((

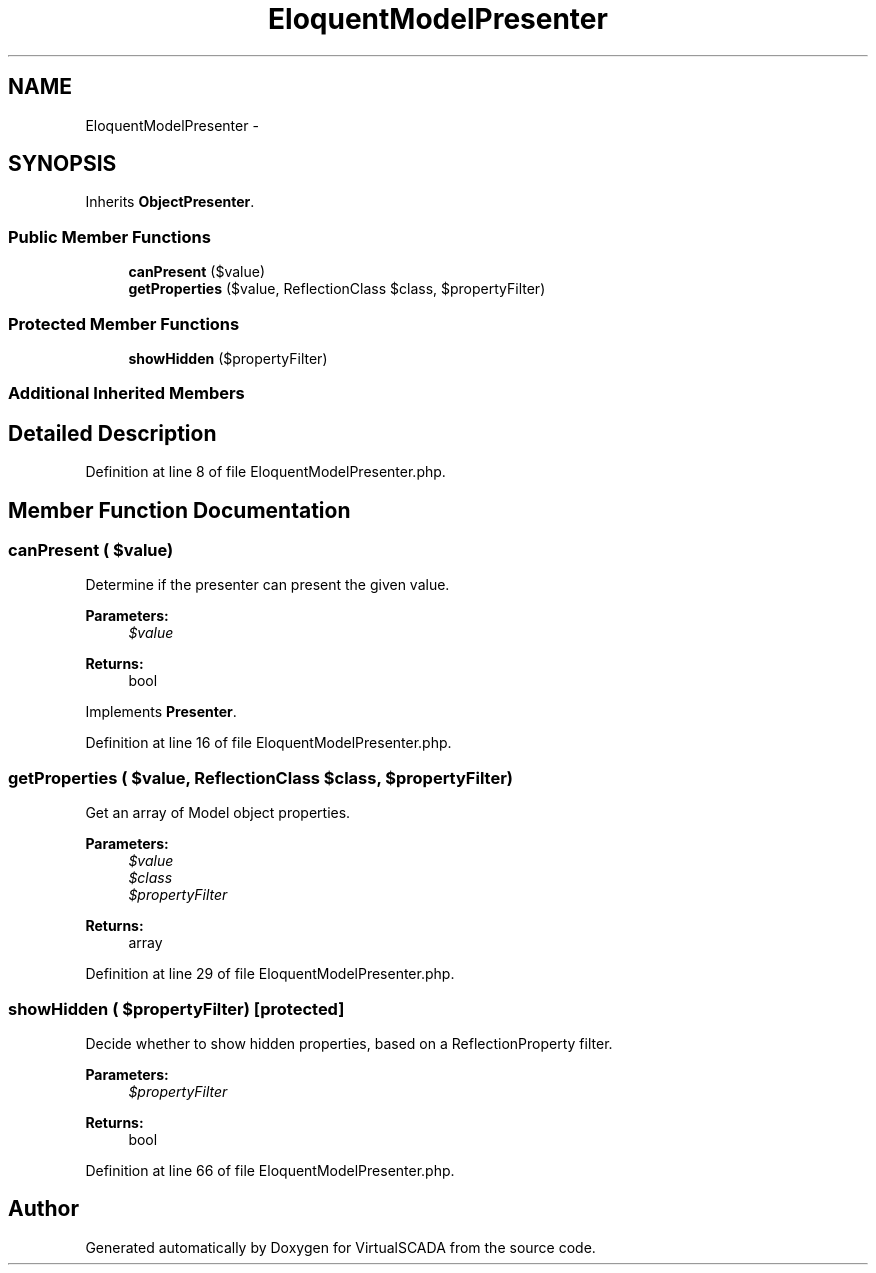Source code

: .TH "EloquentModelPresenter" 3 "Tue Apr 14 2015" "Version 1.0" "VirtualSCADA" \" -*- nroff -*-
.ad l
.nh
.SH NAME
EloquentModelPresenter \- 
.SH SYNOPSIS
.br
.PP
.PP
Inherits \fBObjectPresenter\fP\&.
.SS "Public Member Functions"

.in +1c
.ti -1c
.RI "\fBcanPresent\fP ($value)"
.br
.ti -1c
.RI "\fBgetProperties\fP ($value, ReflectionClass $class, $propertyFilter)"
.br
.in -1c
.SS "Protected Member Functions"

.in +1c
.ti -1c
.RI "\fBshowHidden\fP ($propertyFilter)"
.br
.in -1c
.SS "Additional Inherited Members"
.SH "Detailed Description"
.PP 
Definition at line 8 of file EloquentModelPresenter\&.php\&.
.SH "Member Function Documentation"
.PP 
.SS "canPresent ( $value)"
Determine if the presenter can present the given value\&.
.PP
\fBParameters:\fP
.RS 4
\fI$value\fP 
.RE
.PP
\fBReturns:\fP
.RS 4
bool 
.RE
.PP

.PP
Implements \fBPresenter\fP\&.
.PP
Definition at line 16 of file EloquentModelPresenter\&.php\&.
.SS "getProperties ( $value, ReflectionClass $class,  $propertyFilter)"
Get an array of Model object properties\&.
.PP
\fBParameters:\fP
.RS 4
\fI$value\fP 
.br
\fI$class\fP 
.br
\fI$propertyFilter\fP 
.RE
.PP
\fBReturns:\fP
.RS 4
array 
.RE
.PP

.PP
Definition at line 29 of file EloquentModelPresenter\&.php\&.
.SS "showHidden ( $propertyFilter)\fC [protected]\fP"
Decide whether to show hidden properties, based on a ReflectionProperty filter\&.
.PP
\fBParameters:\fP
.RS 4
\fI$propertyFilter\fP 
.RE
.PP
\fBReturns:\fP
.RS 4
bool 
.RE
.PP

.PP
Definition at line 66 of file EloquentModelPresenter\&.php\&.

.SH "Author"
.PP 
Generated automatically by Doxygen for VirtualSCADA from the source code\&.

))

→ **WHAT YOU ARE ASKED TO DO**: Count how many lines of the entries include the string "Definition". The number is the entire answer.

→ **EXERCISE RESULT**: 4